Saved data entries:
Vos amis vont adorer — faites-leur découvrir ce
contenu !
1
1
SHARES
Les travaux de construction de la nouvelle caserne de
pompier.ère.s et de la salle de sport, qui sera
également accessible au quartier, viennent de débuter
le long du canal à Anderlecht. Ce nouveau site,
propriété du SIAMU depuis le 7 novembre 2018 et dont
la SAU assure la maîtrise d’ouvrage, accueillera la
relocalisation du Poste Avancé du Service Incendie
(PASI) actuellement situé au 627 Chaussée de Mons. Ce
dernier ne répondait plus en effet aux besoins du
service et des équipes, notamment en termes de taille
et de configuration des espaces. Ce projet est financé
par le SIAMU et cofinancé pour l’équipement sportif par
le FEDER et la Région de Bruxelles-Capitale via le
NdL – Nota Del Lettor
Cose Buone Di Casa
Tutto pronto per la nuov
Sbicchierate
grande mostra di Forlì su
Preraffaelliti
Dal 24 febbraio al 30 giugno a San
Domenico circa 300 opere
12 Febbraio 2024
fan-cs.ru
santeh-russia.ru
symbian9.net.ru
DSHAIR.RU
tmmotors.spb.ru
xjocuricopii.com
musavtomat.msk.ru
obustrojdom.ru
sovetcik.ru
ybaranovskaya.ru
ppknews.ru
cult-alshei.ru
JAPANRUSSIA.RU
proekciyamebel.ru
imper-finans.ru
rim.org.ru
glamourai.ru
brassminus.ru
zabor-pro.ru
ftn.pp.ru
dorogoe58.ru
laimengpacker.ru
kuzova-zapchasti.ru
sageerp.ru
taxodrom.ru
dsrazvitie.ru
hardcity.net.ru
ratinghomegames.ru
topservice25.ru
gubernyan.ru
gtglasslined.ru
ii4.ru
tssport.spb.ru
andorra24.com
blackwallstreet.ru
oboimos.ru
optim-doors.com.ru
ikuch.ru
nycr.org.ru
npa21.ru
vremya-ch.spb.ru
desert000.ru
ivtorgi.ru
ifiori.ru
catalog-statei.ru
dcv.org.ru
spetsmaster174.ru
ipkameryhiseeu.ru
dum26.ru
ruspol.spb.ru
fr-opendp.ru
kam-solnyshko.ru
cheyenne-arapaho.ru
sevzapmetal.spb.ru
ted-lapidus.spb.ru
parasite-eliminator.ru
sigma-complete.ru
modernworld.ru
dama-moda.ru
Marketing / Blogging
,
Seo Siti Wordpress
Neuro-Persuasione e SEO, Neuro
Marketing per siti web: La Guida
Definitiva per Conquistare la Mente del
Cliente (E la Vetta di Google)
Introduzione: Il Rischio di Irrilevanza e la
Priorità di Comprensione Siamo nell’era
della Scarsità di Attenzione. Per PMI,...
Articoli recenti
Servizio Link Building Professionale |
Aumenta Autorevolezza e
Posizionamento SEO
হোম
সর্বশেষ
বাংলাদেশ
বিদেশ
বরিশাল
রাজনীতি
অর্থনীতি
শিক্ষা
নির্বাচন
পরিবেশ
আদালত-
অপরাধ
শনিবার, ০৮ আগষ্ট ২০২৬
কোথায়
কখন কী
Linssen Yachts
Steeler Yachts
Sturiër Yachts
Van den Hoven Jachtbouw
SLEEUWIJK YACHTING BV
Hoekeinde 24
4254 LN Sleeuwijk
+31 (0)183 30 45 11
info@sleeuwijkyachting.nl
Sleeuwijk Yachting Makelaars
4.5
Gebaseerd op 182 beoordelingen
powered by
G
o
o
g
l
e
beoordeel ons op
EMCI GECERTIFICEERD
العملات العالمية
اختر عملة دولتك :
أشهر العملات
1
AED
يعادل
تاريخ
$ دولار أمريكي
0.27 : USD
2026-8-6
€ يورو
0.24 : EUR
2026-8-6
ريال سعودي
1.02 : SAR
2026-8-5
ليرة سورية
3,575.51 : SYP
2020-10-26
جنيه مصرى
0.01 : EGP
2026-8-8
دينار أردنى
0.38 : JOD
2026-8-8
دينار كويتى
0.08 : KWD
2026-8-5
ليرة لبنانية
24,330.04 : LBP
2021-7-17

WORK REQUIRED: Retype exactly the lines from the first line of the records above through the line containing "propriété du SIAMU", both included, and nothing else.

TASK RESULT:
Vos amis vont adorer — faites-leur découvrir ce
contenu !
1
1
SHARES
Les travaux de construction de la nouvelle caserne de
pompier.ère.s et de la salle de sport, qui sera
également accessible au quartier, viennent de débuter
le long du canal à Anderlecht. Ce nouveau site,
propriété du SIAMU depuis le 7 novembre 2018 et dont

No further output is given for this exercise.